(Page layout parsing data)
= Beginning of Section =

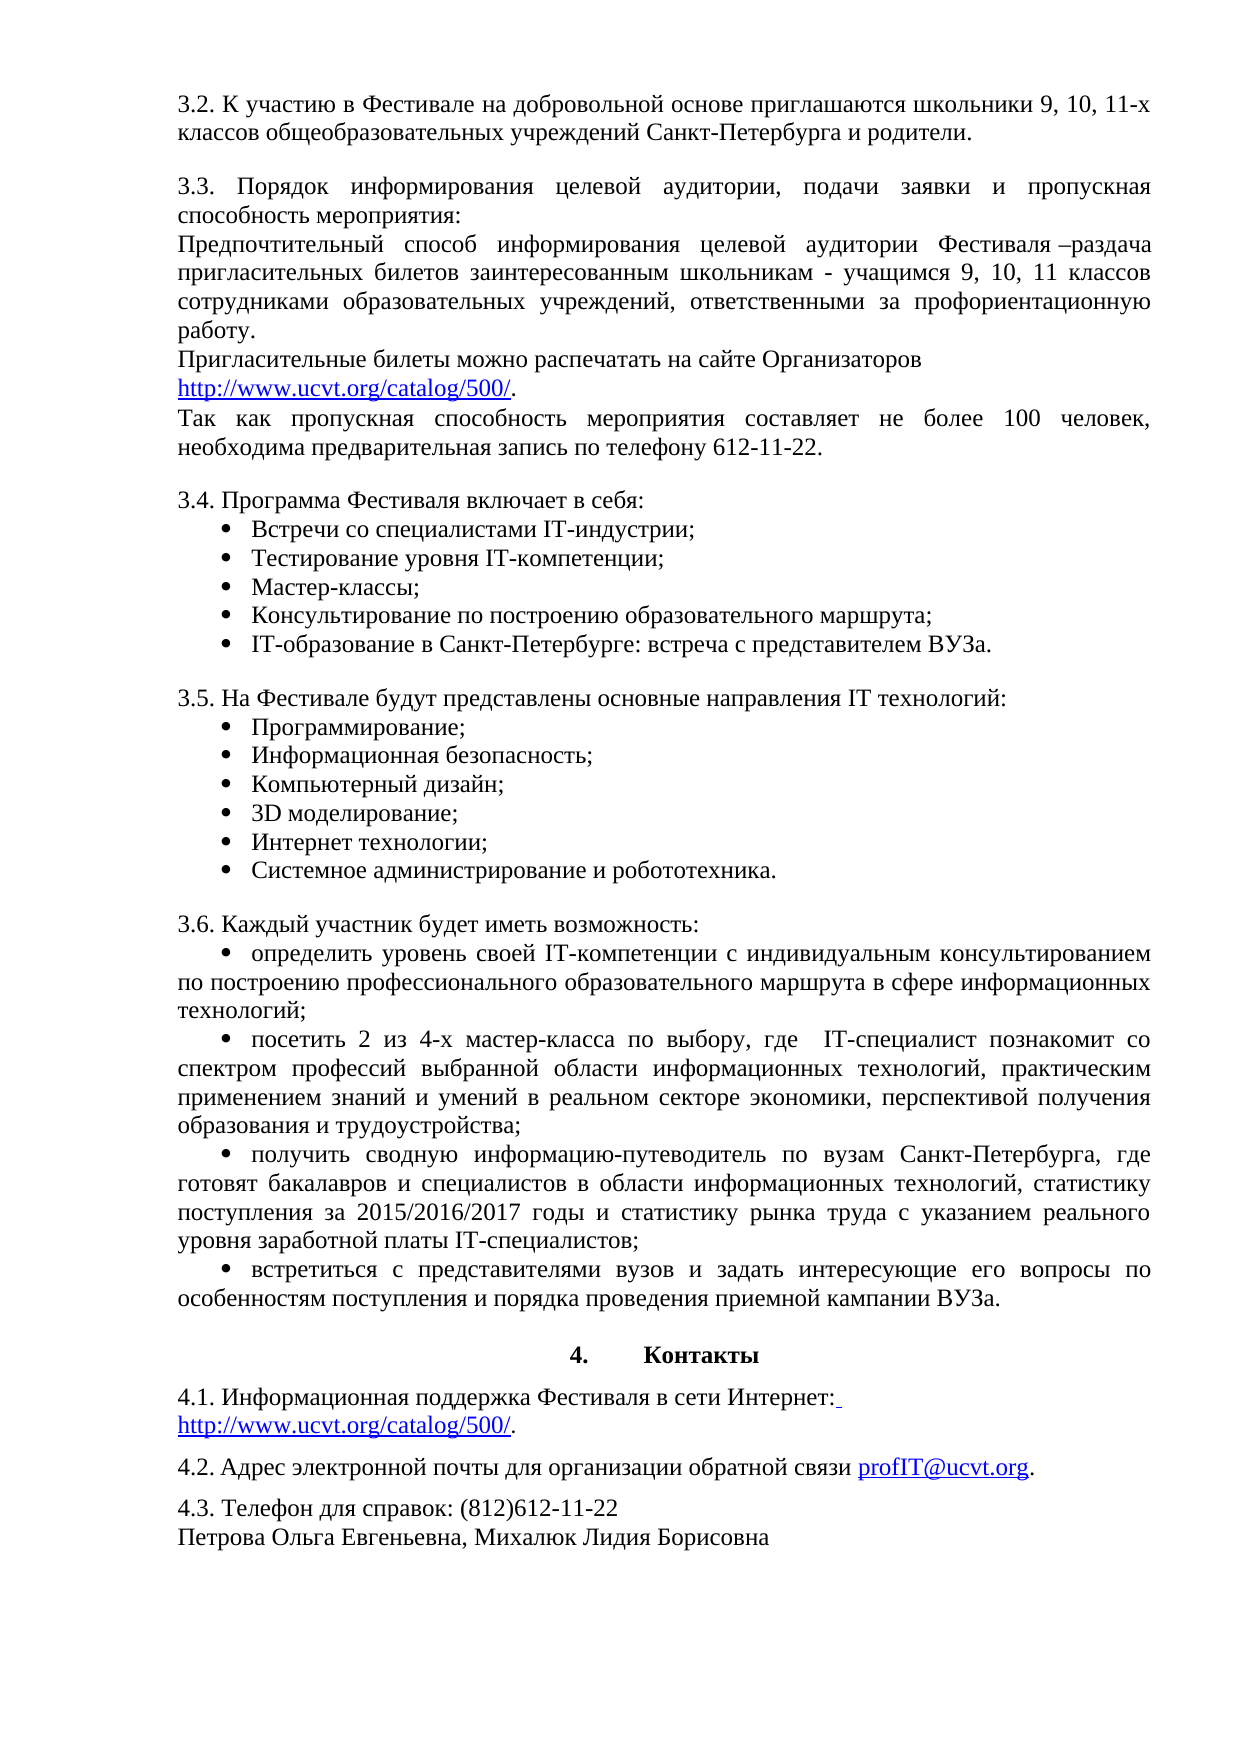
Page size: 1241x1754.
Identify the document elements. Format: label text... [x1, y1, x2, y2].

list Интернет технологии; [222, 827, 1152, 855]
list Встречи со специалистами IT-индустрии; [222, 514, 1152, 543]
list Консультирование по построению образовательного маршрута; [222, 600, 1152, 629]
list встретиться с представителями вузов и задать интересующие его вопросы по особенностям поступления и порядка проведения приемной кампании ВУЗа. [177, 1254, 1152, 1312]
text Так как пропускная способность мероприятия составляет не более 100 человек, необходима предварительная запись по телефону 612-11-22. [177, 403, 1152, 460]
list IT-образование в Санкт-Петербурге: встреча с представителем ВУЗа. [222, 629, 1152, 658]
text 3.5. На Фестивале будут представлены основные направления IT технологий: [177, 683, 1152, 712]
list Тестирование уровня IT-компетенции; [222, 543, 1152, 572]
list Контакты [177, 1340, 1152, 1369]
text 4.1. Информационная поддержка Фестиваля в сети Интернет: http://www.ucvt.org/catalog/500/. [177, 1382, 1152, 1439]
list посетить 2 из 4-х мастер-класса по выбору, где IT-специалист познакомит со спектром профессий выбранной области информационных технологий, практическим применением знаний и умений в реальном секторе экономики, перспективой получения образования и трудоустройства; [177, 1024, 1152, 1139]
list Компьютерный дизайн; [222, 769, 1152, 798]
text 3.3. Порядок информирования целевой аудитории, подачи заявки и пропускная способность мероприятия: [177, 171, 1152, 229]
text 4.2. Адрес электронной почты для организации обратной связи profIT@ucvt.org. [177, 1452, 1152, 1481]
text 3.6. Каждый участник будет иметь возможность: [177, 909, 1152, 938]
list Программирование; [222, 712, 1152, 740]
text Предпочтительный способ информирования целевой аудитории Фестиваля –раздача пригласительных билетов заинтересованным школьникам - учащимся 9, 10, 11 классов сотрудниками образовательных учреждений, ответственными за профориентационную работу. [177, 229, 1152, 344]
text Пригласительные билеты можно распечатать на сайте Организаторов http://www.ucvt.org/catalog/500/. [177, 344, 1152, 403]
list Информационная безопасность; [222, 740, 1152, 769]
list Системное администрирование и робототехника. [222, 855, 1152, 884]
text 3.2. К участию в Фестивале на добровольной основе приглашаются школьники 9, 10, 11-х классов общеобразовательных учреждений Санкт-Петербурга и родители. [177, 89, 1152, 146]
list определить уровень своей IT-компетенции с индивидуальным консультированием по построению профессионального образовательного маршрута в сфере информационных технологий; [177, 938, 1152, 1024]
list Мастер-классы; [222, 572, 1152, 600]
text 4.3. Телефон для справок: (812)612-11-22 Петрова Ольга Евгеньевна, Михалюк Лидия Борисовна [177, 1493, 1152, 1551]
list получить сводную информацию-путеводитель по вузам Санкт-Петербурга, где готовят бакалавров и специалистов в области информационных технологий, статистику поступления за 2015/2016/2017 годы и статистику рынка труда с указанием реального уровня заработной платы IT-специалистов; [177, 1139, 1152, 1254]
text 3.4. Программа Фестиваля включает в себя: [177, 485, 1152, 514]
list 3D моделирование; [222, 798, 1152, 827]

= End of Section =

ABOUT THIS EXERCISE »
The copy should hold every entry above word for word and none of the pictures.

RESPONSE FOR THIS EXERCISE »
Page size: 1241x1754.
Identify the document elements. Format: label text... [x1, y1, x2, y2].

list Интернет технологии; [222, 827, 1152, 855]
list Встречи со специалистами IT-индустрии; [222, 514, 1152, 543]
list Консультирование по построению образовательного маршрута; [222, 600, 1152, 629]
list встретиться с представителями вузов и задать интересующие его вопросы по особенностям поступления и порядка проведения приемной кампании ВУЗа. [177, 1254, 1152, 1312]
text Так как пропускная способность мероприятия составляет не более 100 человек, необходима предварительная запись по телефону 612-11-22. [177, 403, 1152, 460]
list IT-образование в Санкт-Петербурге: встреча с представителем ВУЗа. [222, 629, 1152, 658]
text 3.5. На Фестивале будут представлены основные направления IT технологий: [177, 683, 1152, 712]
list Тестирование уровня IT-компетенции; [222, 543, 1152, 572]
list Контакты [177, 1340, 1152, 1369]
text 4.1. Информационная поддержка Фестиваля в сети Интернет: http://www.ucvt.org/catalog/500/. [177, 1382, 1152, 1439]
list посетить 2 из 4-х мастер-класса по выбору, где IT-специалист познакомит со спектром профессий выбранной области информационных технологий, практическим применением знаний и умений в реальном секторе экономики, перспективой получения образования и трудоустройства; [177, 1024, 1152, 1139]
list Компьютерный дизайн; [222, 769, 1152, 798]
text 3.3. Порядок информирования целевой аудитории, подачи заявки и пропускная способность мероприятия: [177, 171, 1152, 229]
text 4.2. Адрес электронной почты для организации обратной связи profIT@ucvt.org. [177, 1452, 1152, 1481]
text 3.6. Каждый участник будет иметь возможность: [177, 909, 1152, 938]
list Программирование; [222, 712, 1152, 740]
text Предпочтительный способ информирования целевой аудитории Фестиваля –раздача пригласительных билетов заинтересованным школьникам - учащимся 9, 10, 11 классов сотрудниками образовательных учреждений, ответственными за профориентационную работу. [177, 229, 1152, 344]
text Пригласительные билеты можно распечатать на сайте Организаторов http://www.ucvt.org/catalog/500/. [177, 344, 1152, 403]
list Информационная безопасность; [222, 740, 1152, 769]
list Системное администрирование и робототехника. [222, 855, 1152, 884]
text 3.2. К участию в Фестивале на добровольной основе приглашаются школьники 9, 10, 11-х классов общеобразовательных учреждений Санкт-Петербурга и родители. [177, 89, 1152, 146]
list определить уровень своей IT-компетенции с индивидуальным консультированием по построению профессионального образовательного маршрута в сфере информационных технологий; [177, 938, 1152, 1024]
list Мастер-классы; [222, 572, 1152, 600]
text 4.3. Телефон для справок: (812)612-11-22 Петрова Ольга Евгеньевна, Михалюк Лидия Борисовна [177, 1493, 1152, 1551]
list получить сводную информацию-путеводитель по вузам Санкт-Петербурга, где готовят бакалавров и специалистов в области информационных технологий, статистику поступления за 2015/2016/2017 годы и статистику рынка труда с указанием реального уровня заработной платы IT-специалистов; [177, 1139, 1152, 1254]
text 3.4. Программа Фестиваля включает в себя: [177, 485, 1152, 514]
list 3D моделирование; [222, 798, 1152, 827]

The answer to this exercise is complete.